The Central Bank of Brazil raised its benchmark interest rate, the Selic, by 25 basis points to 15% on Wednesday, June 18, 2025. This marks the seventh consecutive increase since the monetary tightening cycle began in August 2024. The decision was unanimous among the bank’s Monetary Policy Committee (Copom) members.
Key Points
Inflation Concerns: The rate hike was implemented in response to persistent inflation and unanchored expectations. The latest Focus survey forecasts inflation at 5.25% for 2025 and 4.50% for 2026, both well above the official inflation target of 3%.

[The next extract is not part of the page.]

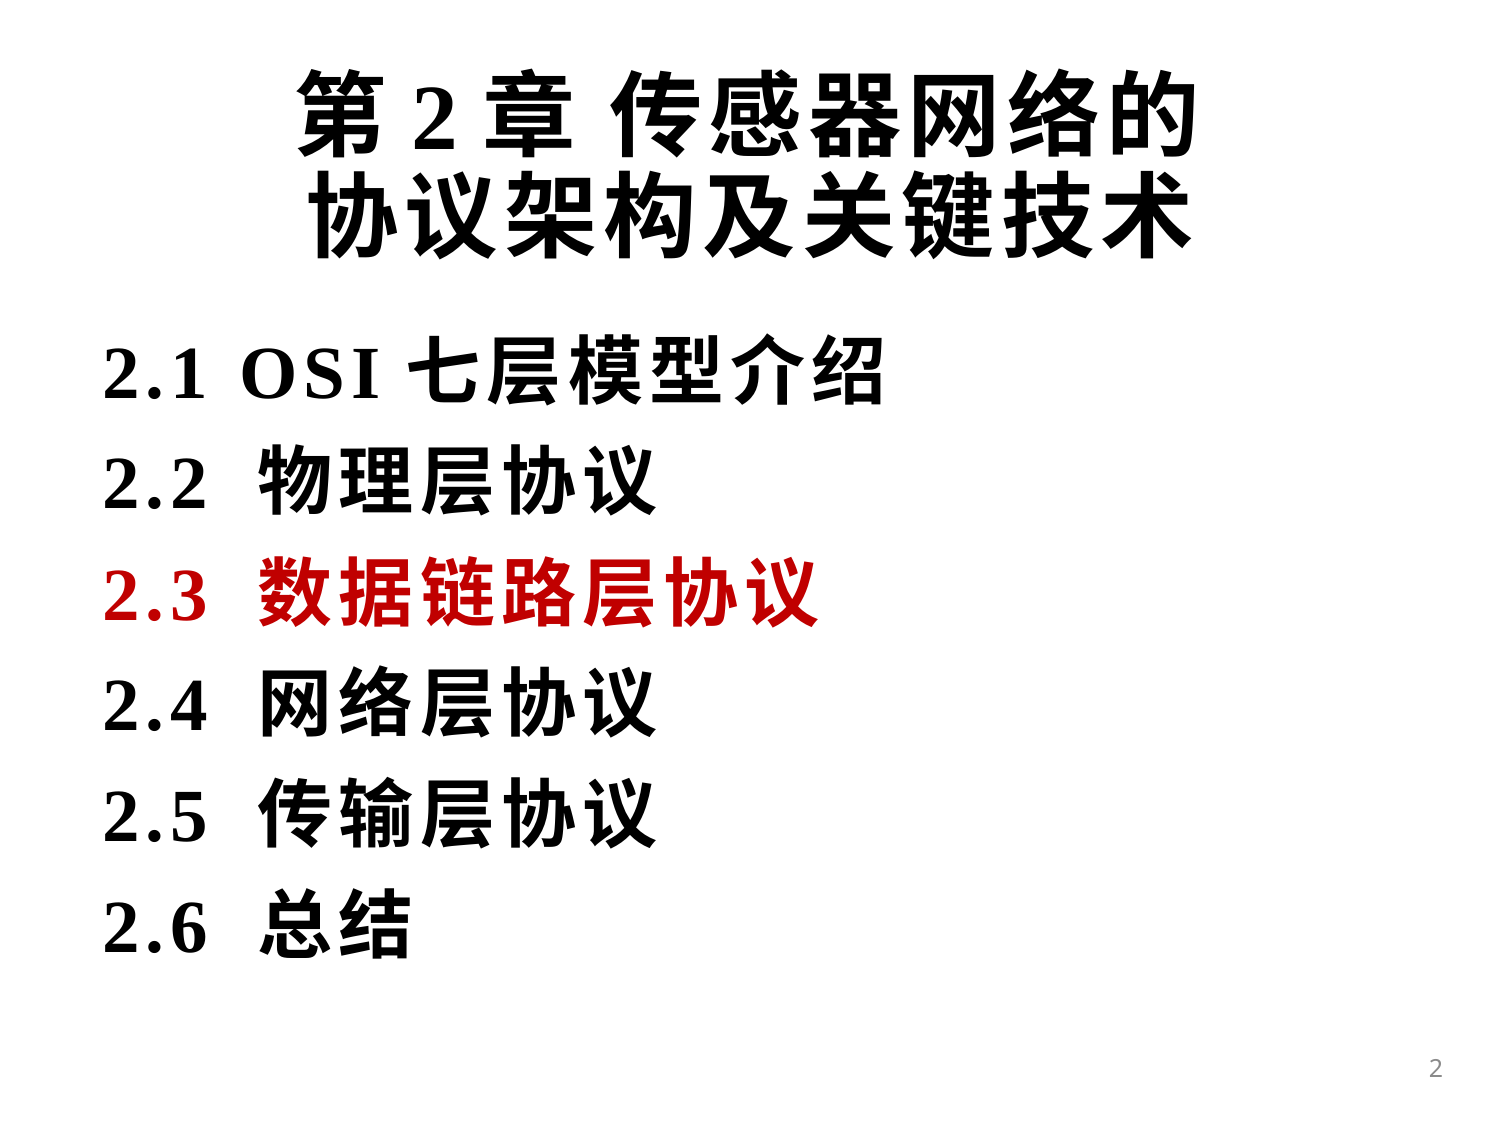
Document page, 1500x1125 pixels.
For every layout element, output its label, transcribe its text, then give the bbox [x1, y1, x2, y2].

title 第2章 传感器网络的 协议架构及关键技术 [41, 61, 1458, 279]
slide_number 2 [1120, 1039, 1458, 1100]
list 2.1 OSI七层模型介绍 2.2 物理层协议 2.3 数据链路层协议 2.4 网络层协议 2.5 传输层协议 2.6 总结 [87, 315, 1413, 1030]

Global Uncertainty: The committee cited an adverse and uncertain global environment, particularly related to U.S. economic policy and outlook. They noted that global asset volatility has altered financial conditions, requiring caution from emerging market economies amid escalating geopolitical tensions.

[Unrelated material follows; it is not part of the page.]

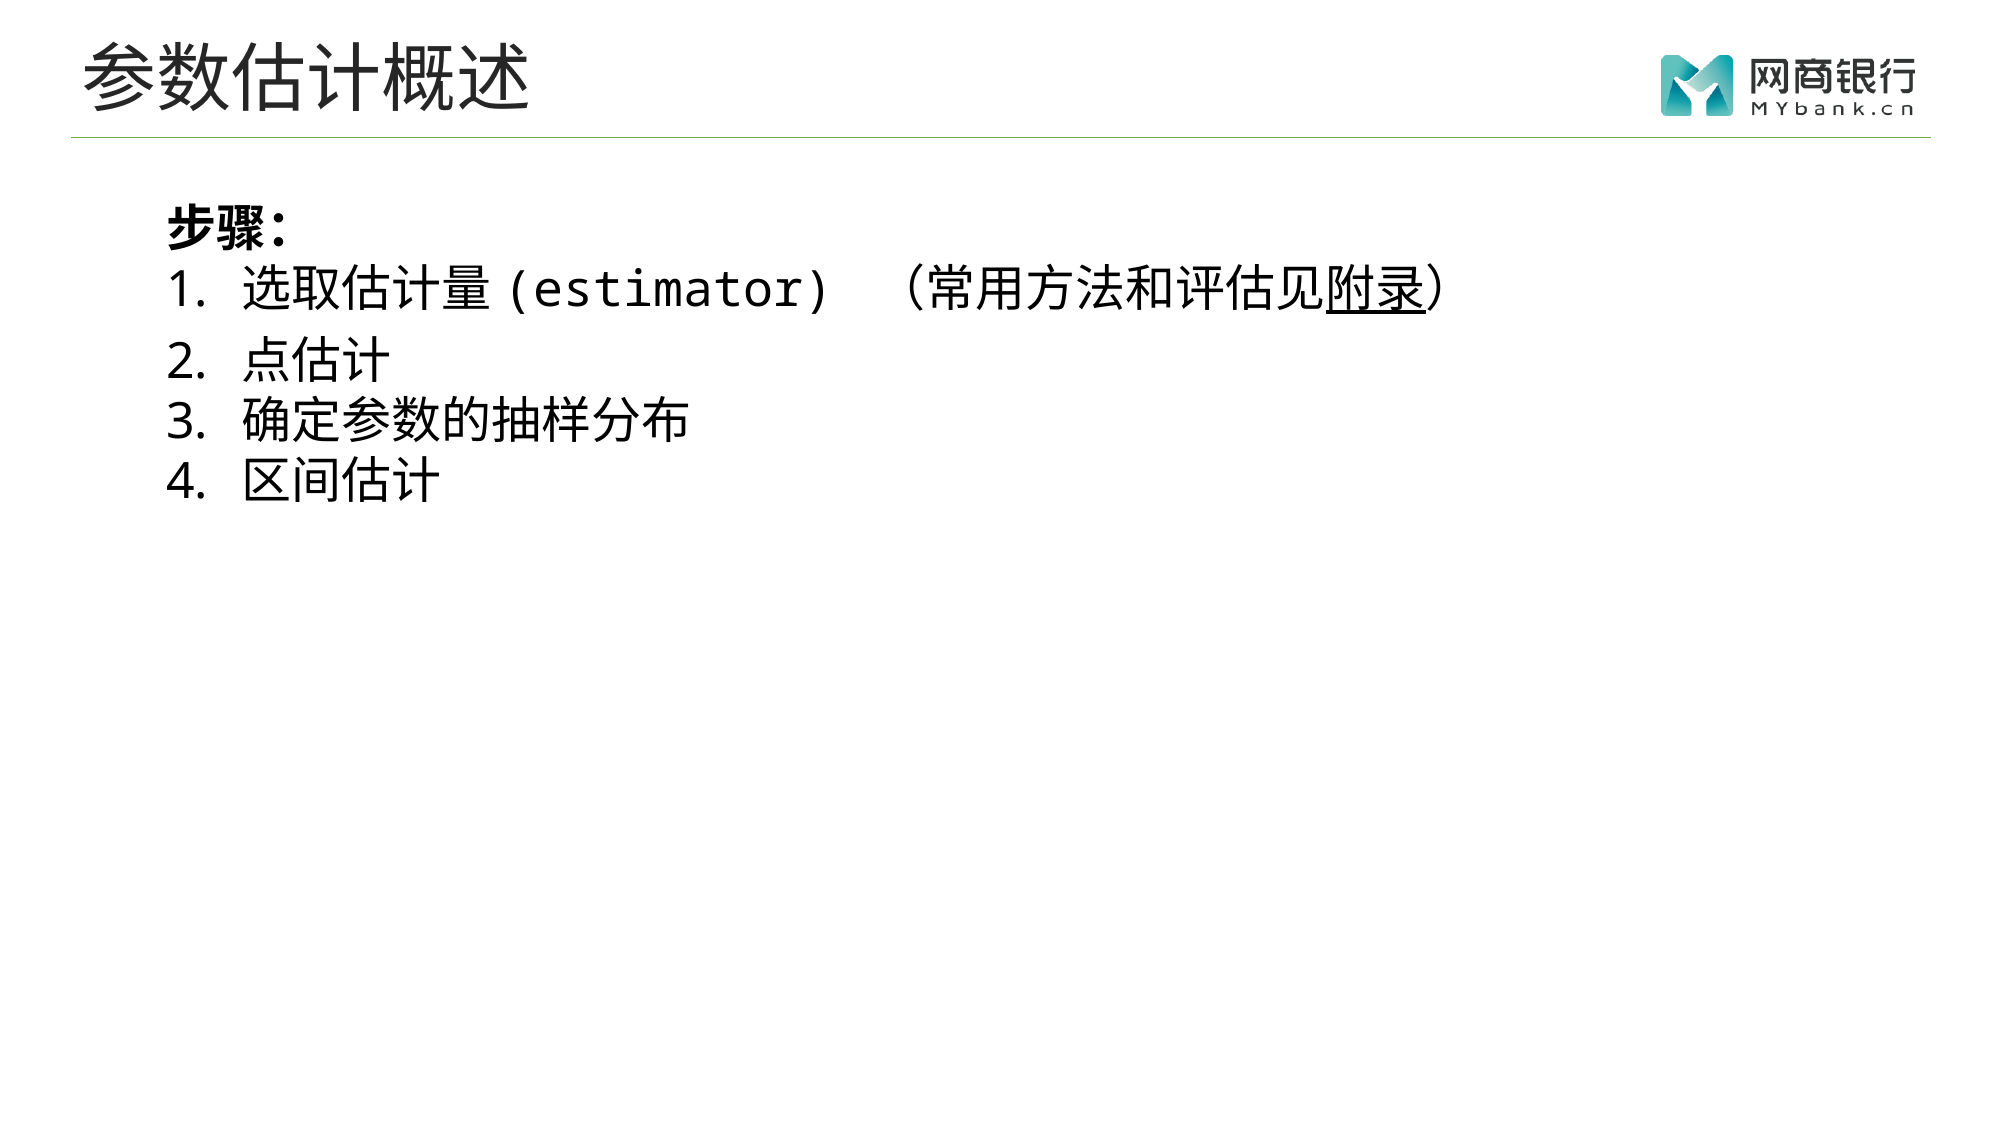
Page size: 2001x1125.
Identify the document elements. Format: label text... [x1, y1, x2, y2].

Domestic Strength: Despite global uncertainties, domestic economic activity and labor market indicators continue to show strength, though with some moderation in growth. The unemployment rate fell to 6.6% in the February-April quarter, the lowest figure for this period since 2012.
Future Outlook: The committee anticipates a pause in the interest rate hiking cycle to evaluate the accumulated effects of the monetary adjustment and determine whether maintaining the current rate for a sufficiently long period will ensure inflation converges toward the target.
However, they emphasized that they “will not hesitate to proceed with the rate hiking cycle if appropriate”.
Impact and Reactions
Market Expectations: Prior to the decision, market expectations were divided, with some analysts predicting a pause in the rate hike cycle. The decision to raise rates caught some market participants off guard.
Presidential Criticism: The successive rate increases have angered left-wing President Luiz Inacio Lula da Silva, who argues that high interest rates stifle growth. He had expressed hopes that the central bank would start lowering rates soon.
Conclusion
The Central Bank of Brazil’s decision to raise the Selic rate to 15% reflects its commitment to controlling inflation despite the challenges posed by the global economic environment and domestic political pressures. The anticipated pause in the rate hike cycle will allow the bank to assess the impact of its tightening measures on inflation and economic activity.